By Charlie Kurth
I’m a Philosopher from Western Michigan University, spending two years as a Core Fellow at the Collegium. The project that brought me here looks at “negative” emotions—things like anxiety, disgust, shame, and anger. I’m trying to understand whether they help us become better people. My working hypothesis is that they can when they are felt at the right time and in the right way. This means that the hard issue—the one I’m really wrestling with—is about emotion cultivation. What, if anything, can we do to shape these emotions for the better?
In my first six months at HCAS, I’ve been making great progress on the book. This is in part due to having—as the HCAS motto states—the freedom to think: to have the time to work slowly and meticulously through the details of the book I’m writing. But at least as big a driver of my progress comes by way of my interactions with other Fellows and the opportunities to engage with scholars throughout the University of Helsinki.
As one example, at the end of February, I had the chance to present some work-in-progress at the HCAS Fellows Seminar. I’ve been working on a paper that develops a novel account of shame where I’m trying to better understand both what shame is from a scientific perspective and, from a philosophical vantage point, how shame might be morally valuable. While I felt that the paper was coming together, I also want to get it published in an interdisciplinary journal. So even though I was pretty happy with the progress I was making, I was also worried about whether I was framing the issues in an intuitively accessible manner.

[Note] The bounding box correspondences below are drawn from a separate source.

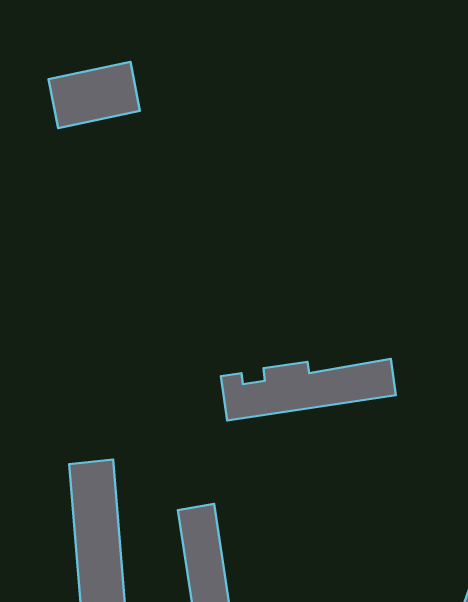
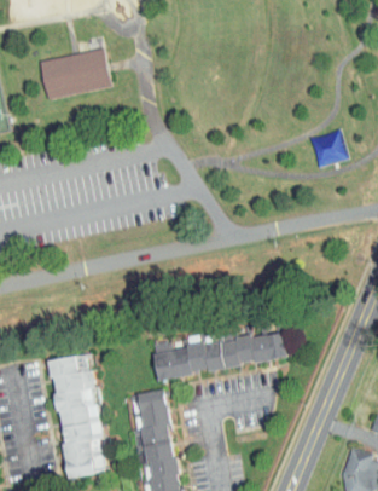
building: [221,359,396,420] -> [153,330,287,377]

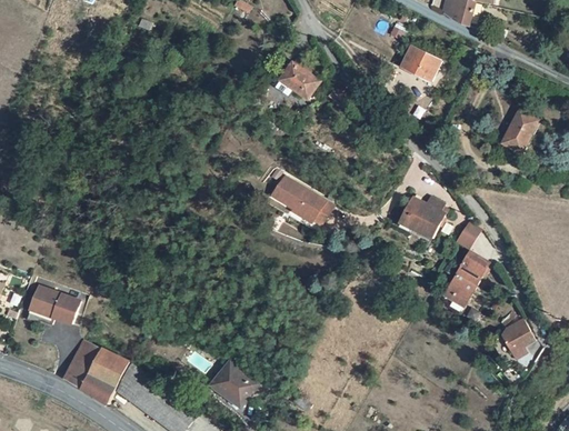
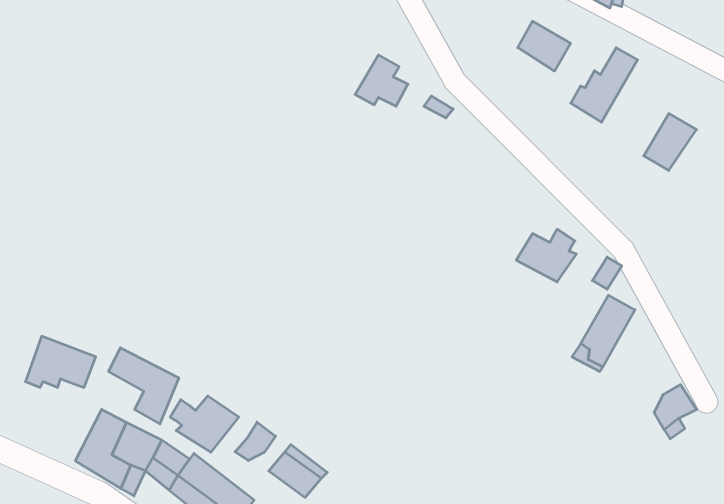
building: none -> [571,48,638,122]
building: [270,173,330,221] -> none
building: none -> [109,348,179,424]
building: none -> [170,396,239,452]
building: none -> [235,422,276,461]

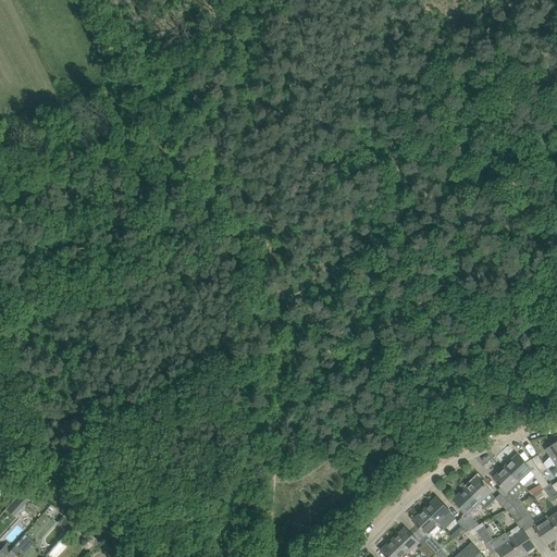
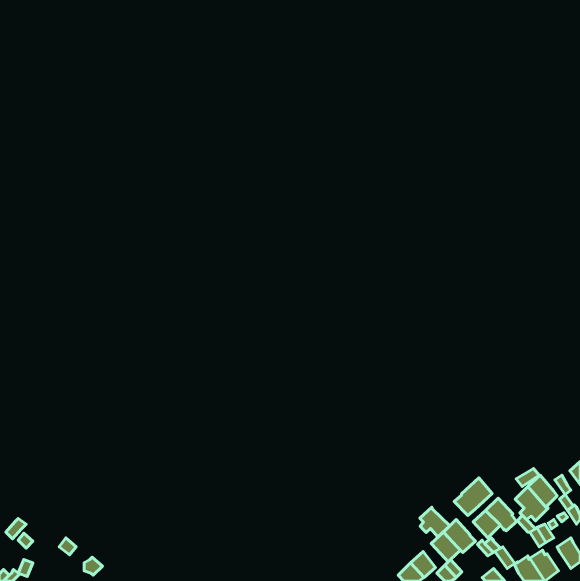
building: none -> [454,478,492,516]
building: none -> [420,507,450,537]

The seminar feedback was tremendously helpful. I’m used to talking to philosophers in the language of philosophy. But the HCAS crew is a very interdisciplinary group. So as I was preparing my presentation for the Seminar, I was forced to focus on explaining what the core elements of my account of shame were, and how I could present them in a way that was accessible to non-philosophers. Wow—that was hard! But the payoff was big. Not only did the process leave me with a better sense of what I was trying to say, but the questions that I received from the other Fellows made me rethink some of the central assumptions that I was making. I’m now putting the finishing touches on a revised—and much stronger—version of the paper that will be sent out for review in a few weeks.
Shortly after my Fellows Seminar session, I also had the opportunity to put together a panel discussion for the HCAS Kollegium Talks Series at Think Corner. The session’s title was, “An Upside to Negative Feelings?” and it consisted of three scholars discussing how feeling bad can be good for us. Anni Kajanus, Associate Professor of Social and Cultural Anthropology at the University of Helsinki, talked about her recent work on irritation. Based on her study of individuals in the US, Finland, and China, she’s found not only that we tend to be (particularly) irritated by people we are close to, but that this irritation can be a valuable tool—one that helps us protect (even strengthen) our relationships. In short, being annoyed at your spouse can be a good thing!
Antti Kauppinen, Professor of Practical Philosophy at the University of Helsinki, discussed anger. Feeling angry when someone harms something you care about is an important sign that you value the thing that’s been harmed. And being angry about these harms can also be an important source of motivation to protect what’s been damaged. For instance, if someone insults your friend, it makes you angry and you’re likely to feel moved to stand up for them as a result. That can be a very good thing.
My contribution was to talk about some of my work on anxiety. As I see it, anxiety is an emotion we feel when we are uncertain about what to do or say. And our anxiety can be helpful because it can motivate useful reflection: it makes us think about how best to resolve the uncertainty we face and so come to a better decision about what to do. The result of the Think Corner event was a lively discussion, not just between the three of us, but a lengthy and enjoyable Q&A session with the audience.